How can people’s bodies be battered by the things that knowledge creates while they remain unaware of the power flowing about them?

But perhaps that’s why. Perhaps having a physical reason to which they can pin the pain means that they’re less aware of other tides.

But her favorite teacher had been aware of the slow maelstrom of knowledge. It was there in the intensity of her gaze at an erring student, the sternness of her demeanor as she controlled her classes—in her ruthless, constant scrutiny of the power being channeled through the words of those she taught.

She understood all that her teacher saw only after she left school. Just before she left camp.

Much too late.

So now she kneels in a forest—outlaw, outcast, betrayer, betrayed—and thinks of the sea. Thinks of bright lines of light in green depths while gazing into the orange heart of a tiny fire with the child she stole asleep in the tent behind her and everyone she loves somewhere that isn’t here. That will never be here, because thanks to the knowledge she channels they can’t find her now.

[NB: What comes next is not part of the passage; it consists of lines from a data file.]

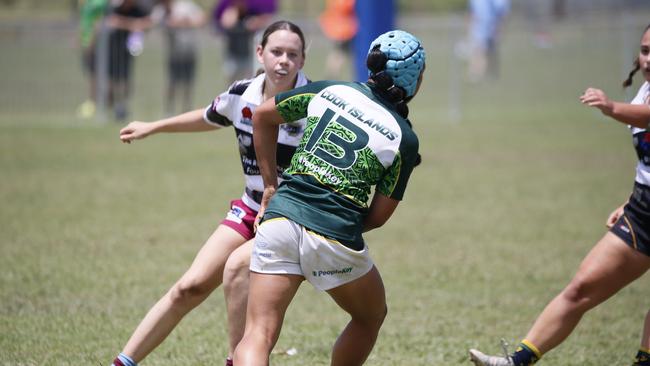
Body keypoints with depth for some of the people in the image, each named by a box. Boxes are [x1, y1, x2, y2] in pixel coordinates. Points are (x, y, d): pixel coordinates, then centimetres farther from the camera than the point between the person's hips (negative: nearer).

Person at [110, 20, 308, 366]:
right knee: (190, 287, -4)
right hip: (251, 208, 5)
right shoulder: (241, 95, -4)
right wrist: (152, 127, 30)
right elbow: (208, 118, 18)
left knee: (238, 265, -30)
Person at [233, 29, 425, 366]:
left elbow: (262, 116, 20)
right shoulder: (405, 139, 3)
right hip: (335, 240, -2)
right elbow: (379, 216, 4)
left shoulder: (330, 90, 11)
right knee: (371, 317, 27)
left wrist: (271, 186, 23)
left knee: (258, 334, -4)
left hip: (280, 219, 2)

She and her ward are alone.

Maybe it’s because of her mother. Maybe it’s because she wasn’t meant to know so much. (Was she a freak? Had they been right?) Maybe it’s taken for granted by everyone else, and it’s only she who fears the depths and the inexorable tug of the knowledge she now treads like water.

It’s definitely only she who feels the bottom sinking away beneath she and the boy as the war churns deeper and darker around them. She that the dimming world presses in upon, blacker and colder and closer, stealing the air. There are times now when she thinks that the effort leaves her gasping for breath. (Perhaps that had always been their plan.)

She closes her eyes, shivering in the faint warmth of the fire, and tilts her head back to feel the cold against her face. Pictures the green depths of the sea about her, shoals sinking to black in the looming dark, and feels the chill, heavy swirl of currents which press fierce and heavy on her skin. Which seek she and her ward with a weight and pressure and limb-rending force that she fears her frame can withstand for only a little longer.

(Let it be enough. Let me save him.)

She kneels, blind in the surge of a shadowy riptide, and wonders what it will feel like to drown.

© Sumi Rebeiro, 2010.

[It hasn't been my habit to post my fiction here; this is something of a test run. An excerpt, in abstract form, from a medium-length story that's been shaping itself v e r y s l o w l y.]